Les projets d'œuvres par satellites de 1979 et 1980, auxquels tu fais allusion, sont restés à l'état d'esquisses sur le papier et dans mon esprit. Mais ils n'en restent pas moins un moment inoubliable de mon parcours artistique, parce que marquant une orientation inévitable pour moi vers l'idée qui m'était chère alors d'une dématérialisation de l'œuvre pour lui permettre sans difficulté et en toute légèreté de voyager et traverser le monde entier, avec, en fond premier, cette idée d'une addition de fragments formant le tout mais autrement que par le simple montage réel de ses parties pour en former la somme.

Les faramineuses possibilités de la toile internet avec son immédiateté dans les transports d'images et autres n'existaient pas encore et nous n'avions aucune idée de ces proches moyens nouveaux à la disposition de tous aujourd'hui. Lorsque j'ai imaginé et créé dans ,mon esprit ces œuvres par satellite, j'avais en tête un lieu de réception pour les rendre publiques, le Musée d'art moderne de la ville de Paris, qui m'était cher par tout ce que Annick Yan et moi y avions découvert dans notre vie d'étudiants à l’École des Beaux-Arts

Comment tout ça devait fonctionner? En fait, assez simplement, sans souci technique du possible ou non de la réalisation. C'était alors le moment de mes grandes surfaces de la série Les Cannevassages. J'envisageais de couper en un certain nombre de morceaux ces grandes surfaces très longues à réaliser (je travaillais entre 3 mois et une année sur chacune). Des voyageurs volontaires (comme aujourd'hui les co-auteurs du Walker dans le monde), en partance pour divers "lieux" du monde, emportaient dans leurs bagages un de ces fragments pour le photographier accroché quelque part dans leur lieu d'arrivée et devaient (c'était là le point technique très flou du projet : où et comment procéder? mais je ne doutais pas de la faisabilitée) le faire "envoyer" en direct par satellite au Musée d'Art Moderne, via une infrastructure professionnelle de télécommunication, qui le réceptionnait avec tous les autres morceaux en provenance de divers lieux dans le monde envoyés aussi par d'autres "voyageurs"dans le monde.
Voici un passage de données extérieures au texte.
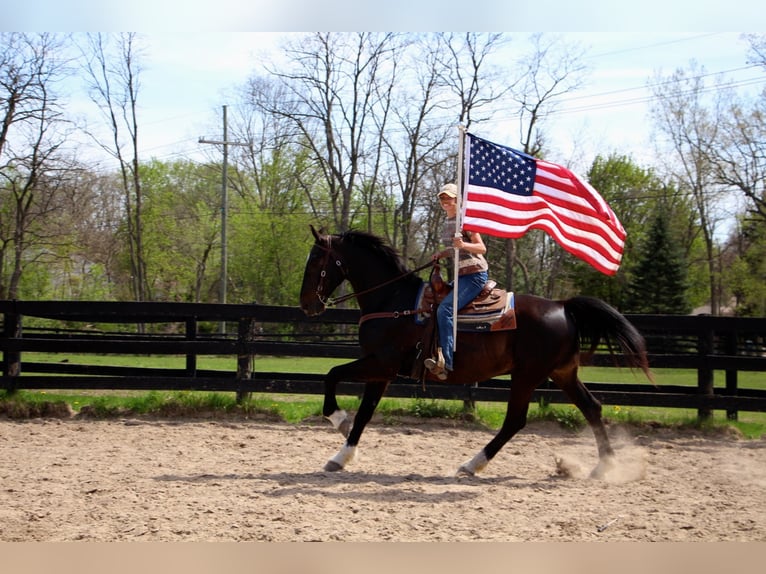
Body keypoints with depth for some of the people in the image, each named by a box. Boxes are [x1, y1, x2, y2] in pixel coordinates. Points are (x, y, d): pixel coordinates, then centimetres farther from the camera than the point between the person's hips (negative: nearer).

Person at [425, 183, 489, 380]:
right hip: (460, 275, 10)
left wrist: (463, 245, -30)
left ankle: (446, 361, -29)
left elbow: (482, 248, -12)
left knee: (445, 309, -24)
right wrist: (441, 254, 10)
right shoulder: (447, 224, 15)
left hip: (475, 274, -10)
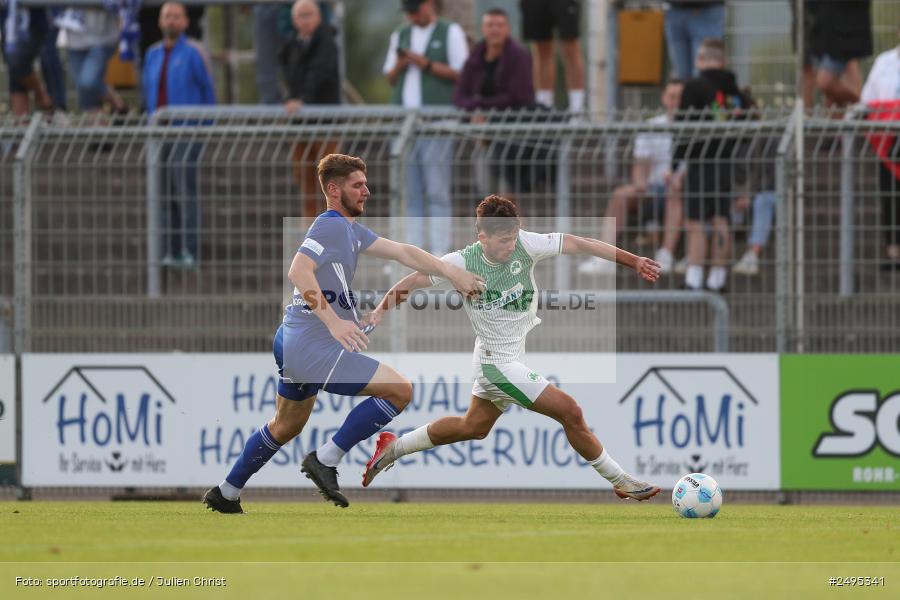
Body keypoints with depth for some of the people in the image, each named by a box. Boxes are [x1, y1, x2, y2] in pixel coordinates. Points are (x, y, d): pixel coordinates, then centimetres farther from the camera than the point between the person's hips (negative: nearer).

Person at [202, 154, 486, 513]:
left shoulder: (351, 230, 17)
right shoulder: (331, 226, -14)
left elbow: (402, 252, 18)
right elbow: (299, 271, -27)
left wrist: (452, 274, 13)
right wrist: (333, 321, -33)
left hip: (291, 345, 11)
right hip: (315, 348, -11)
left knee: (285, 427, 27)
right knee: (400, 390, -12)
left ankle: (226, 494, 34)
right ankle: (326, 460, -10)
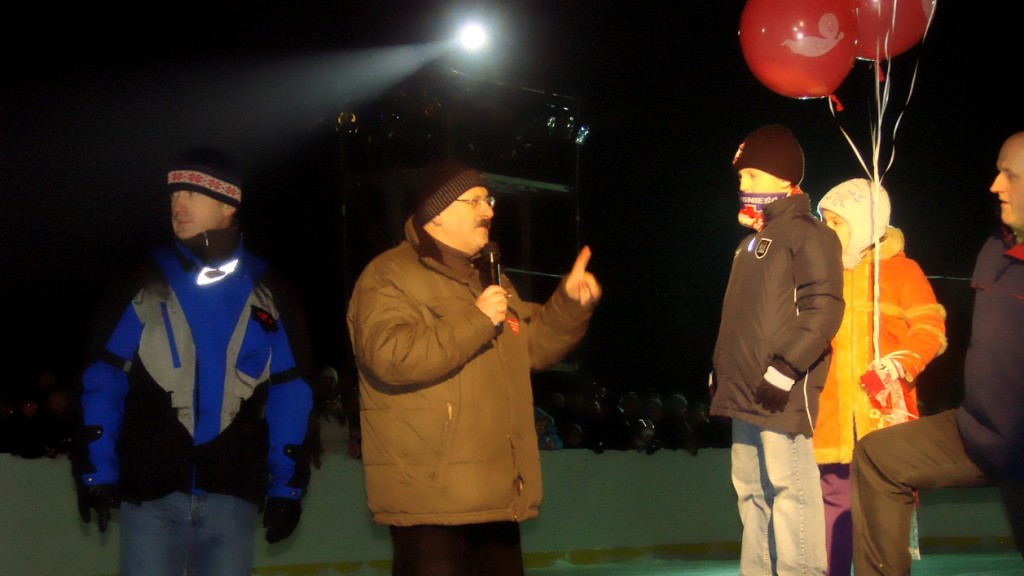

A Paris, au Musée d'Art Moderne, on aurait vu, sur un vaste mur, s'ajoutant comme sur une grille au fur et à mesure de leurs arrivées, tous ces morceaux virtuels de l'œuvre s'additionner sous la forme d'une gigantesque projection, pour, au final, montrer l'œuvre entière, non dans sa forme matérielle originale mais sous une forme virtuelle qui, me semblait-il, devait offrir aux spectateurs un regard imaginaire sur le monde tout entier. L'œuvre ainsi "exposée" montrait clairement cette idée toujours évidente pour moi que l'important n'est pas ce que nous faisons mais ce que nous en faisons : le voyage de l'œuvre documenté par sa réception virtuelle était l'œuvre. Une œuvre d'art est toujours beaucoup plus que ce que l'on voit.